La “Cupola” della mafia o meglio la “Regione”, almeno per il pentito catanese Antonino Calderone, ha avuto il suo battesimo in provincia di Enna. Lo scrive nel suo libro-testimonianza, “Gli uomini del disonore”, curato da Pino Arlacchi e pubblicato nel 1992 dalla Mondadori. La sua tesi sfata tanti luoghi comuni a cominciare dalla cupola per arrivare ai padrini.
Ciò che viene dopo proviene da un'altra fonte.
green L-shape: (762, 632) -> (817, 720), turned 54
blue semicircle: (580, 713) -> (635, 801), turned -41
Secondo il collaboratore di giustizia dentro l’organizzazione mafiosa nessuno avrebbe mai parlato di cupola, ma di gran consiglio. E fino al 1975 non sarebbe esistita neppure una struttura piramidale compiuta. Solo nel febbraio di quell’anno nacque un coordinamento che toccava quasi per intero tutta la Sicilia. Nelle campagne di Enna, Calderone indica la tenuta di Paolino Cancelliere, si sarebbero riuniti i rappresentanti di sei provincie, Palermo, Trapani, Enna, Agrigento, Caltanissetta e Catania per eleggere Pippo Calderone, fratello di Antonino, non padrino o capo dell’organizzazione ma quale “segretario”. Si, a leggere la testimonianza del pentito catanese chi coordinava l’attività delle sei provincie era il segretario della commissione regionale.
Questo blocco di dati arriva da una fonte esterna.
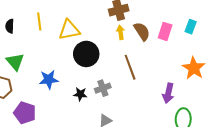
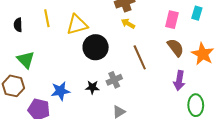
brown semicircle: (142, 31) -> (176, 48), moved
yellow arrow: (121, 32) -> (128, 24), turned -48
blue star: (49, 79) -> (60, 91), moved

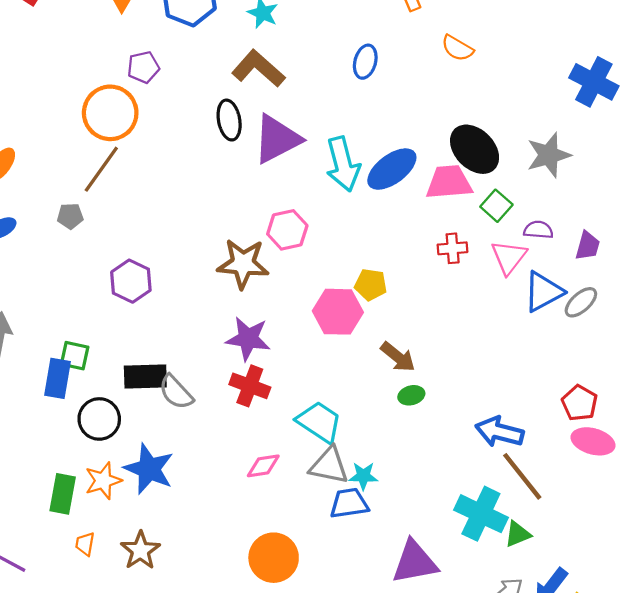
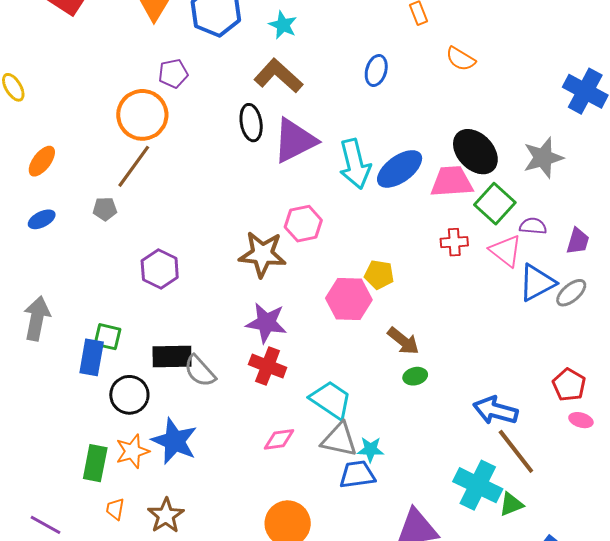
green square: (496, 206) -> (495, 204), size x1.4
pink triangle: (509, 257) -> (506, 251), turned -30
pink ellipse: (593, 441) -> (581, 420), size x0.6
Quest’ultima non fu mai definita dagli appartenenti cupola ma semplicemente “Regione”. Secondo Calderone il segretario non era portatore di poteri e prerogative speciali ma aveva affidato un compito ben preciso, mantenere l’organizzazione unita e far rispettare le regole non scritte. Non primeggiava, non superava i rappresentanti provinciali o i capifamiglia. E per rafforzare tale concetto racconta, nello stesso libro, un episodio che a suo parere la dice lunga sulla vera attività del segretario. Quando, in seguito, venne eletto Michele Greco questo si autodefinì il “cameriere” dei rappresentati con il compito di ascoltare tutti, fissare le riunioni e proporre gli ordini del giorno. Ma siamo fra la fine degli anni ’70 e l’inizio degli anni ’80, poi la cronaca, divenuta ormai storia recente, ci ha raccontato altro con violenze e misfatti inauditi.